PROBLEM SET:
(a) Decide whether each statement agrees with the passage on pension discount rates, answering yes or no and quoting the passage's deciding words. (i) The October adjustment to the Dutch benchmark lowered the discount rate. (ii) ABP oversees the retirement assets of Dutch public sector employees. (iii) The gap between the U.S. and European methods was larger before the financial crisis than it is now.
(b) According to the passage on pension discount rates, what activities do both the Indiana pension system and ABP carry out? List all of them.
(c) Carry on the passage on pension discount rates, starting after its final sentence.

SUPPLIED TEXT:

Across the Atlantic a far more austere philosophy reigns. The Netherlands, which runs one of the world’s most rigorous and best-funded retirement systems, requires that pension plans discount their future liabilities using not their hoped-for rate of investment returns but a conservative benchmark tied to long-term interest rates. The standard is so strict that regulators, responding to pressure from pension funds, adjusted the benchmark in October, which raised the discount rate slightly, to 2.42 percent. Executives at Amsterdam-based ABP, the country’s largest pension fund, breathed a sigh of relief:  The move boosted their funded ratio modestly, to 97 percent. The executives can only imagine what it would be like to operate under U.S. rules — if they used Indiana’s discount rate, ABP could claim to be nearly 200 percent funded.

How can two otherwise similar pension funds use such radically different assumptions?    The $20 billion Indiana pension system and €261 billion ($348 billion) ABP, which oversees the retirement assets of Dutch public sector employees, both take in contributions, invest their portfolio and pay pensions to retirees. Yet when it comes to the all-important discount rate, the number used to calculate the present value of future pension payouts, the Indiana and Dutch pension systems part company.

U.S. public funds are free to select a rate that estimates the future returns of their investment portfolios, while the Dutch and most other European pension sponsors must by law use a rate pegged to standard market interest rates. The difference between those methods was relatively modest before the financial crisis, but it has widened dramatically as interest rates have plunged to historic lows in recent years. Today most European pension plans use a rate of     between 3 and 4 percent, with the Dutch being especially conservative, while U.S. public plans use a rate nearly twice as high, on average.

SUPPLIED ENTRIES:
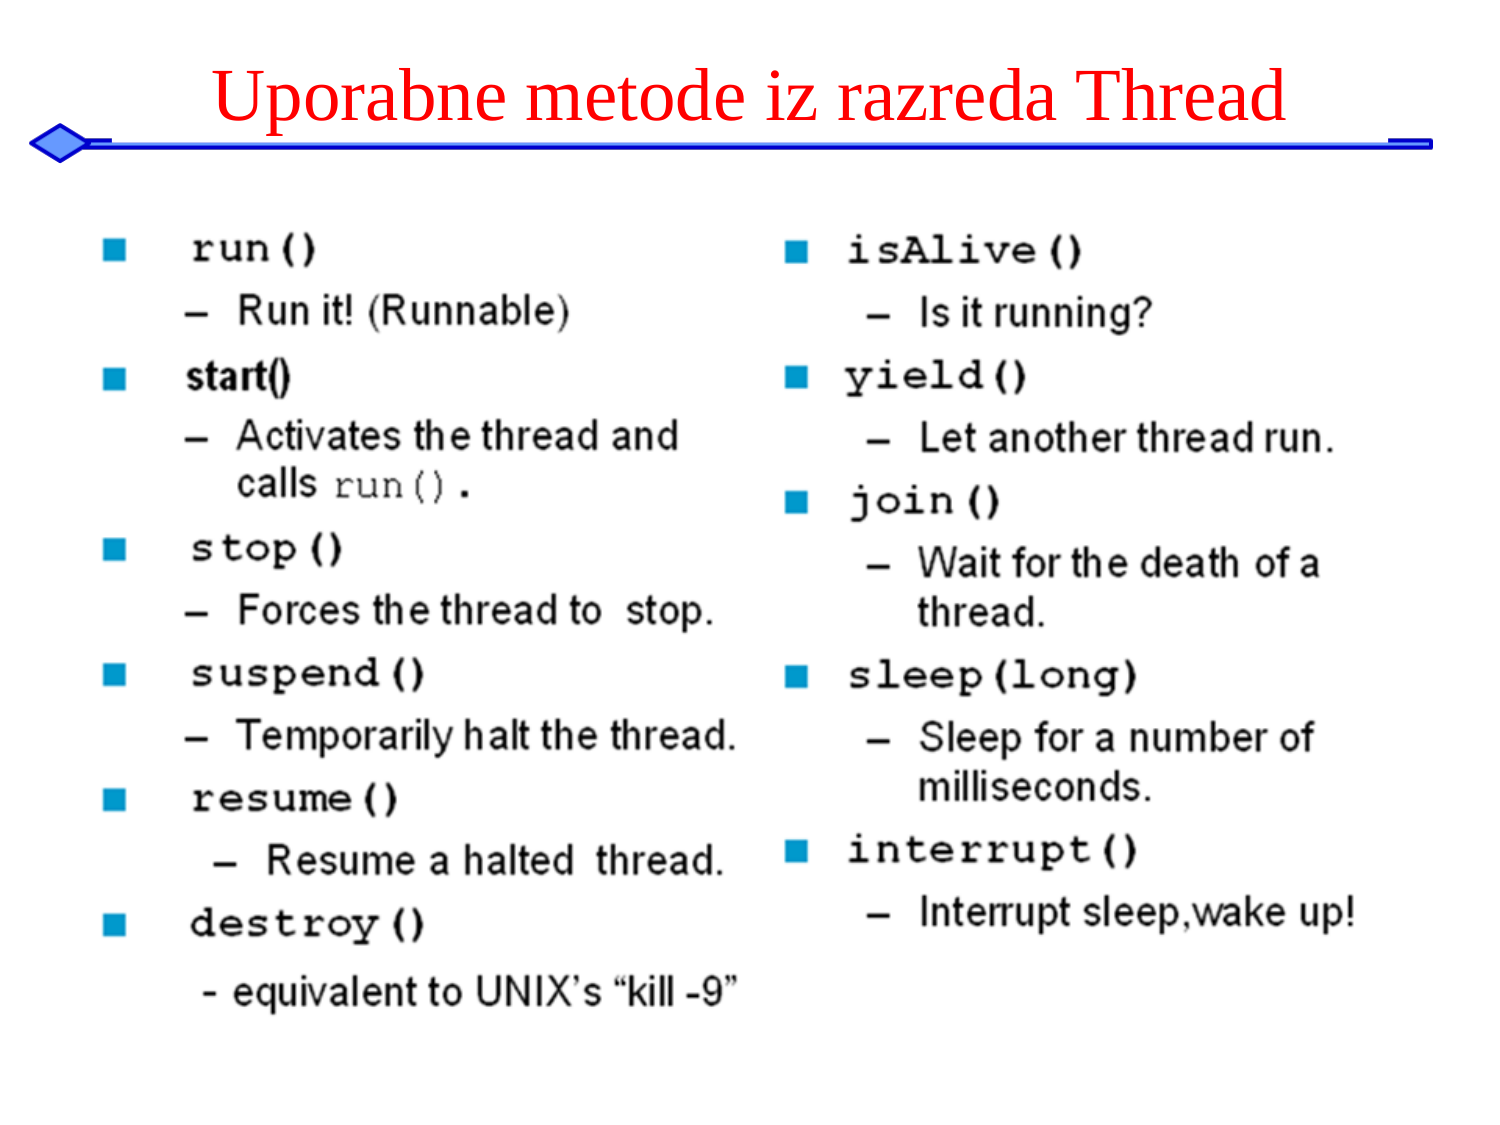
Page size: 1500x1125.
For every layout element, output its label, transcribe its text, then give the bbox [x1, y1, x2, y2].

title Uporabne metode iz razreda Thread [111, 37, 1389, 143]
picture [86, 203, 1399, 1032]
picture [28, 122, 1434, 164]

...

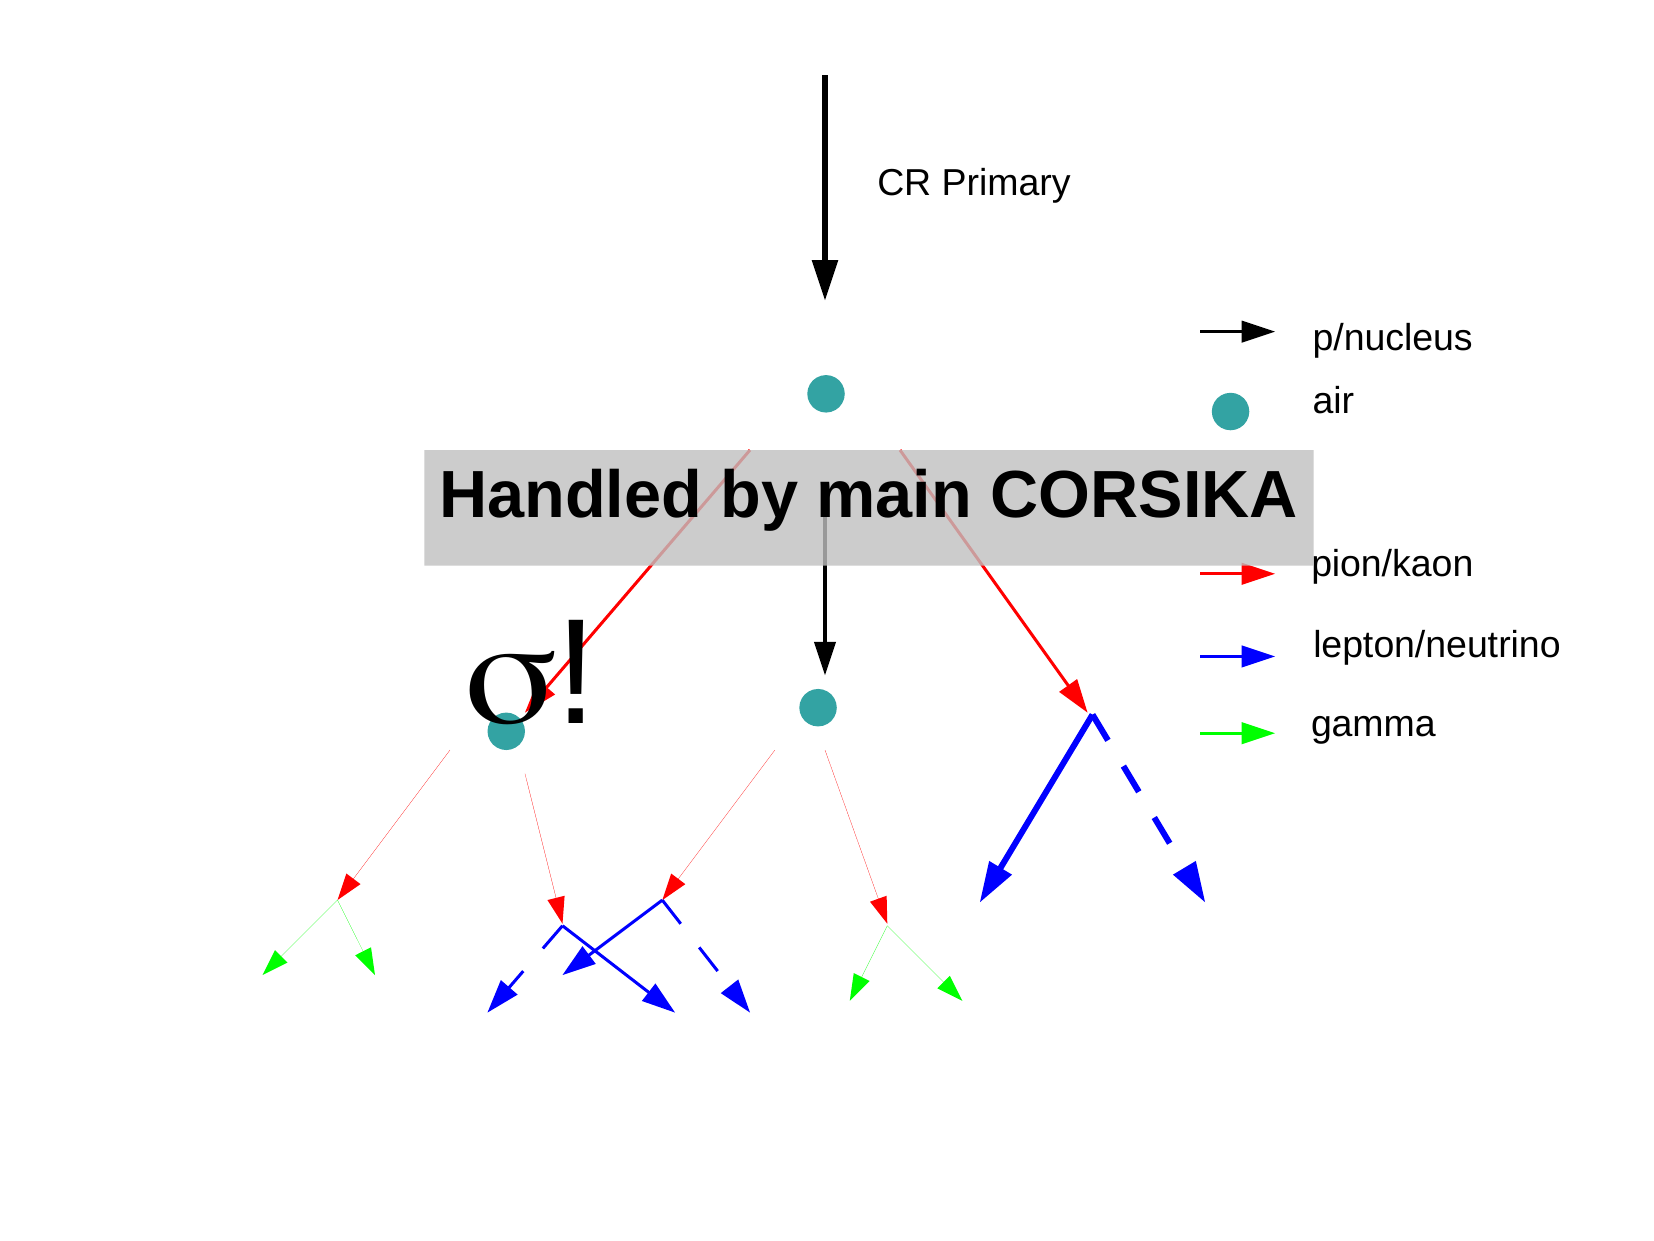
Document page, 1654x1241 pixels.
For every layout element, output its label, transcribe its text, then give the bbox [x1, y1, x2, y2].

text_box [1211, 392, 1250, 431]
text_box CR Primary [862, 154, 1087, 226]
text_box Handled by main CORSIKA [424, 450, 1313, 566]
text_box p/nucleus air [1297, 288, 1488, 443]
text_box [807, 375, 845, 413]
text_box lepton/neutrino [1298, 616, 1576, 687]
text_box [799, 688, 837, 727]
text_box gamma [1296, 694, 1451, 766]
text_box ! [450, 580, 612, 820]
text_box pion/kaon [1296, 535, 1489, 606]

ANSWERS TO THE PROBLEMS:
(a)
(i) No: "which raised the discount rate slightly, to 2.42 percent"
(ii) Yes: "which oversees the retirement assets of Dutch public sector employees"
(iii) No: "The difference between those methods was relatively modest before the financial crisis, but it has widened dramatically"

(b)
- Take in contributions
- Invest their portfolio
- Pay pensions to retirees

(c)
The difference is not just an arcane matter for discussion in actuarial circles. The discount rate determines whether a retirement system is sufficiently funded. The funding status, in turn, dictates the annual contribution rate, or how much money employers and/or employees need to add to the fund. It also exerts a strong influence over the fund’s investment strategy and risk appetite: what mix of stocks, bonds and alternative assets is needed to achieve a fully funded state. Ultimately, the choice of discount rate can spell the difference between a comfortable retirement or an old age spent in poverty for tens of millions of workers.

Not surprisingly, given the stakes involved, the discount rate has become a source of  heated debate in the pension fund community on both sides of the Atlantic. Critics of the U.S. public pension system are scathing about the use of expected investment returns as the discount rate. “What is unethical, unprofessional and unscientific is to make your employees believe they have something that is risk-free and make taxpayers believe it has no cost,” contends Zvi Bodie, a finance professor at Boston University and a longtime pension watcher. “It’s not just a technical issue,” he says, and it raises two fundamental questions: “What is the nature of the pension promise, and is it sustainable?” Bodie believes a 2.5 percent discount rate, similar to that used in the Netherlands, is about right.

Antti Ilmanen, head of the portfolio solutions group at AQR Capital Management in New  York and the author of the 2011 book Expected Returns, warns of the “potential dangers of relying too heavily on using the backward-looking historical average return as expected return.” Ilmanen, along with Ben Inker, head of asset allocation at Boston-based fund manager GMO, projects investment returns of  between 4 and 6 percent for the average institutional investment portfolio over the medium term. “For the whole system it’s hard to see, given current valuations, how to expect more than 5 percent,” says Inker. “If you want 7.5 percent over the next ten years, stocks will have to deliver a lot more than they did over the past ten.”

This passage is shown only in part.